(Page-level text extractions)
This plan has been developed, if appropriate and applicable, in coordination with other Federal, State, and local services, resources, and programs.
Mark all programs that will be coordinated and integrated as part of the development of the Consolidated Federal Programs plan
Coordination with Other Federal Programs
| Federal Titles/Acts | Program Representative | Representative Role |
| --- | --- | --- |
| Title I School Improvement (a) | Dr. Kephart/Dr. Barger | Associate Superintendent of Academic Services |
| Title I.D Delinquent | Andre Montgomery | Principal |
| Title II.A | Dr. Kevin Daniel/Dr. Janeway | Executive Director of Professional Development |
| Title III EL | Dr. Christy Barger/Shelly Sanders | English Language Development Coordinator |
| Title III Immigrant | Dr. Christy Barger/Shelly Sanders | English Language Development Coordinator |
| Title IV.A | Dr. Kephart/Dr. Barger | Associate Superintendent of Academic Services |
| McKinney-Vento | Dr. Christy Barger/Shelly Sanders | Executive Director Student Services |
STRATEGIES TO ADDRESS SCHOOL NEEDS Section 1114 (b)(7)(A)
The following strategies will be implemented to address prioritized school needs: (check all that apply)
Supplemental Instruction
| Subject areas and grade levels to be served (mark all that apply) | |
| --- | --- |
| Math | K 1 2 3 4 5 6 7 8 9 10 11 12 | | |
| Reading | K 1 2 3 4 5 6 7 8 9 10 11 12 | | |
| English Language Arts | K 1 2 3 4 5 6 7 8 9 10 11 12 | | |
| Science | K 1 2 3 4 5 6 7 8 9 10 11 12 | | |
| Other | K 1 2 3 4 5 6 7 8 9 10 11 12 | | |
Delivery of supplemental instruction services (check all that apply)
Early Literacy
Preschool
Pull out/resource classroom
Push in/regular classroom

The task >> Write out, word for word, the lines from the one containing "Reading | K" through the end of the records, with no other lines.

Problem solution >>
| Reading | K 1 2 3 4 5 6 7 8 9 10 11 12 | | |
| English Language Arts | K 1 2 3 4 5 6 7 8 9 10 11 12 | | |
| Science | K 1 2 3 4 5 6 7 8 9 10 11 12 | | |
| Other | K 1 2 3 4 5 6 7 8 9 10 11 12 | | |
Delivery of supplemental instruction services (check all that apply)
Early Literacy
Preschool
Pull out/resource classroom
Push in/regular classroom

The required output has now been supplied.